■ **Cara Mengerjakan**
Tuliskan kembali tanpa perubahan baris-baris entri dari awal hingga baris yang memuat "перфектната комбинация от", termasuk baris tersebut.

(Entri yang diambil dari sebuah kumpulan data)

------------------------------------------------------------

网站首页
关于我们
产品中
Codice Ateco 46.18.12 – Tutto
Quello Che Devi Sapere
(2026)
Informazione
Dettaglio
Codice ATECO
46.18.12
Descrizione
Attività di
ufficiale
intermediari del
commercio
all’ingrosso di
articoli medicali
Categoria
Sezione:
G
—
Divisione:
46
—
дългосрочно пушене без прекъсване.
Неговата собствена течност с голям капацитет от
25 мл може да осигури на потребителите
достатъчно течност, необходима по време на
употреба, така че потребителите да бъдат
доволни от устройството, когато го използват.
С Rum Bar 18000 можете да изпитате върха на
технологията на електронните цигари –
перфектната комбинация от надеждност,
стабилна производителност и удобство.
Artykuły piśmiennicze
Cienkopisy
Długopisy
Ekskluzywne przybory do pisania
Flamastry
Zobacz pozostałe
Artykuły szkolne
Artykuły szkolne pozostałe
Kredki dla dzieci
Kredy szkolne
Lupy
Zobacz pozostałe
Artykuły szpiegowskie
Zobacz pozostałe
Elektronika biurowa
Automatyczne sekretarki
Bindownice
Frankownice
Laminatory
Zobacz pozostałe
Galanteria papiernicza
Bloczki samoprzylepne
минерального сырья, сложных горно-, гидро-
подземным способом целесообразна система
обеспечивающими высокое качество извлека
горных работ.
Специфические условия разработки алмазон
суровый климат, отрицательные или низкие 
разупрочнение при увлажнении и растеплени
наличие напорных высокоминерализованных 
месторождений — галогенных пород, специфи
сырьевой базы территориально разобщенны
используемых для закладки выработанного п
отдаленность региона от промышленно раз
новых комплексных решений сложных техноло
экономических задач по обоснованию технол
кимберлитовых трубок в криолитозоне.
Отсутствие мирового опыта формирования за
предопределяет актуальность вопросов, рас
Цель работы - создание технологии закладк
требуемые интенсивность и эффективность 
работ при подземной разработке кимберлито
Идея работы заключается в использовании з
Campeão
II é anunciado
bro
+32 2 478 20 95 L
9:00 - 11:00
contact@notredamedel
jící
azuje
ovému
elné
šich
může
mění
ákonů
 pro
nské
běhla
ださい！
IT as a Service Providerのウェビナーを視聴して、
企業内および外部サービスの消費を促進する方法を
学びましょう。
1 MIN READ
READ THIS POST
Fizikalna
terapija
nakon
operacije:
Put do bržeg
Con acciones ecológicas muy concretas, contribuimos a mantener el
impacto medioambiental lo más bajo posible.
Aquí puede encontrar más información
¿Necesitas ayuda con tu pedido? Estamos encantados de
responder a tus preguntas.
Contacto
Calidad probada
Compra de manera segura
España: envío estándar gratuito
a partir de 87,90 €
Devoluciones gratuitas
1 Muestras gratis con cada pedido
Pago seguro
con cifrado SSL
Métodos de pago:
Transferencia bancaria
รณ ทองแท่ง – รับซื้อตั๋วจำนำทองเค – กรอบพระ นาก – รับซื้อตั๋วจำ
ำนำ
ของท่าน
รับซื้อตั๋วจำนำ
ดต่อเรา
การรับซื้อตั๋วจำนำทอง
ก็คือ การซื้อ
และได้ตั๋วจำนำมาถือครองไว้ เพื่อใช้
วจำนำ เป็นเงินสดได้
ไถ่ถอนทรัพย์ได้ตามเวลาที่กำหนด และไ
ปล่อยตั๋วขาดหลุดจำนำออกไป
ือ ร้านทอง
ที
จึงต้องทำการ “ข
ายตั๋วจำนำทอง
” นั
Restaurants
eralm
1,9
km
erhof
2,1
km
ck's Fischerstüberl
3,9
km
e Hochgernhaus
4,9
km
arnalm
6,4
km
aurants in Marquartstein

------------------------------------------------------------

■ **Jawaban Tertulis**
网站首页
关于我们
产品中
Codice Ateco 46.18.12 – Tutto
Quello Che Devi Sapere
(2026)
Informazione
Dettaglio
Codice ATECO
46.18.12
Descrizione
Attività di
ufficiale
intermediari del
commercio
all’ingrosso di
articoli medicali
Categoria
Sezione:
G
—
Divisione:
46
—
дългосрочно пушене без прекъсване.
Неговата собствена течност с голям капацитет от
25 мл може да осигури на потребителите
достатъчно течност, необходима по време на
употреба, така че потребителите да бъдат
доволни от устройството, когато го използват.
С Rum Bar 18000 можете да изпитате върха на
технологията на електронните цигари –
перфектната комбинация от надеждност,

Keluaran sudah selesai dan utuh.